O presidente da Câmara de Guimarães, Domingos Bragança, reiterou, no entanto, ao PÚBLICO, que o parque de estacionamento é um projecto que, além de já ter sido “adjudicado” e recebido o visto do Tribunal de Contas, integrava o programa eleitoral do PS já em 2013 e foi “sufragado” pelos vimaranenses tanto há quatro anos como nas autárquicas de 01 de Outubro, nas quais foi reeleito com maioria absoluta.

O parque de estacionamento, constituído por quatro níveis, que se distribuem em dois volumes de três andares, já está nas “mãos da construtora” e pode avançar a qualquer momento, inclusivamente já neste mês, confirmou o autarca, realçando que a obra vai “compensar os lugares perdidos com a pedonalização total do centro histórico”.

Na proposta de utilidade pública da expropriação de 14 parcelas do quarteirão, cujo valor ascendeu aos 672 mil euros, a Câmara refere que a nova valência vai colmatar, além da diminuição da oferta, o aumento da procura por estacionamento gerado por factores como o “aumento da procura turística”, a subida do número de eventos culturais desde 2011 e a “recuperação da actividade económica”.

Apesar da obra poder arrancar a qualquer momento, a Assembleia Popular quer “pedir autorização à Câmara Municipal” para uma visita aberta à comunidade, acompanhada de algum técnico municipal, para sensibilizar a autarquia para o potencial do local enquanto parque, devido ao “solo fértil”, visível pelas escavações arqueológicas já em curso, e pondera, eventualmente, interpor uma acção jurídica para travar o processo.     

Parque recebe parecer negativo do ICOMOS

A autarquia vimaranense solicitou, no âmbito da proposta de alargamento da área classificada como Património Mundial da Humanidade à zona de Couros, enviada à UNESCO em 2015, um parecer à Comissão Nacional Portuguesa do Conselho Internacional dos Monumentos e Sítios (ICOMOS). O PÚBLICO confirmou que esta entidade avaliou negativamente o projecto, tal como tinha avançado o semanário local Mais Guimarães.

“Demos ao parque de estacionamento um parecer não positivo, mas não vinculativo”, disse a presidente do Conselho de Administração da instituição, Maria Ramalho, explicando que a obra, pelas dimensões e pelos impactos irreversíveis que vai gerar,entra em contradição com a proposta relativa à zona de Couros, que prevê uma área de 44 hectares de Património Mundial e uma área protegida de 582 hectares, que se estende da Veiga de Creixomil até à igreja da Penha.

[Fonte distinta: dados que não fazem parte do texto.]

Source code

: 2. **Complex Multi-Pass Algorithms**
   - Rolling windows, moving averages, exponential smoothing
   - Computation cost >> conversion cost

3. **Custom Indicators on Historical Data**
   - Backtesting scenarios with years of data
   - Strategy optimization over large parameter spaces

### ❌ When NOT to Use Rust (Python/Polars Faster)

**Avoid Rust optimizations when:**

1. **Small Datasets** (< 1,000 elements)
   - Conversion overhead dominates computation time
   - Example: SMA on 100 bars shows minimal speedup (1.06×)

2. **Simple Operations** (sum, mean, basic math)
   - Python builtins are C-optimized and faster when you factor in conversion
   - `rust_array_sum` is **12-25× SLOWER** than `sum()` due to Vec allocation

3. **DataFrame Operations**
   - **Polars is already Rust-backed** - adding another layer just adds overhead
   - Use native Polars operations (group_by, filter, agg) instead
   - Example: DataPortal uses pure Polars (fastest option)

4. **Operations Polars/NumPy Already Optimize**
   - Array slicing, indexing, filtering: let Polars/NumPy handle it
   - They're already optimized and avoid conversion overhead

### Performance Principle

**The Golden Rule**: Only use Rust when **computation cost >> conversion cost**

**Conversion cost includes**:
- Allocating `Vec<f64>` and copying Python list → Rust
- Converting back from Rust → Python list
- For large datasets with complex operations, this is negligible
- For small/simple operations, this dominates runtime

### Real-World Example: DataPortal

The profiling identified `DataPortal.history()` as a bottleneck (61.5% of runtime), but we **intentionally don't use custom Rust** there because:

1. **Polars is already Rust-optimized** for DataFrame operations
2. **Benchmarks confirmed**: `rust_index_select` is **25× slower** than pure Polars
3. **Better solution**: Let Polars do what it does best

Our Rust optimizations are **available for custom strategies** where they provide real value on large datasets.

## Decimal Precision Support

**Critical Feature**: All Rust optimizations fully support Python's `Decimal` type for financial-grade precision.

Maria Ramalho explicou ainda que a obra exige demolições, construção de áreas de entrada e saída de carros e vai afectar zonas verdes do quarteirão, onde existem, lembrou, alguns antigos tanques que, segundo as indicações que recebeu, vão ser protegidos, apesar da sua extensão ser ainda desconhecida.

Já o arquitecto Ivo Oliveira, docente na Escola de Arquitectura da Universidade do Minho (UM), que participou na sessão de esclarecimento sobre a obra na Sociedade Martins Sarmento, a 23 de Maio, afirmou ao PÚBLICO que o parque contraria o paradigma cada mais presente no mundo ocidental, em que as pessoas aparcam os automóveis numa “área de estacionamento com capacidade” junto a uma circular, e percorrem, depois, a cidade em “modos suaves”, mencionando ainda que Guimarães tem parques “muito subaproveitados”, sobretudo em áreas comerciais — a cidade tinha, em 2015, segundo o Plano de Mobilidade Urbana Sustentável, elaborado pela câmara, 13.534 lugares de estacionamento.

Por outro lado, o investigador da UM considera que a criação de um jardim rodeado de habitações, que apesar de público é sobretudo usado por moradores, tem potencial para criar “uma certa noção de comunidade”, à semelhança de certas zonas residenciais em cidades do norte da Europa, onde o espaço não é “fechado à chave” ao resto da população mas há um “sentimento de pertença”.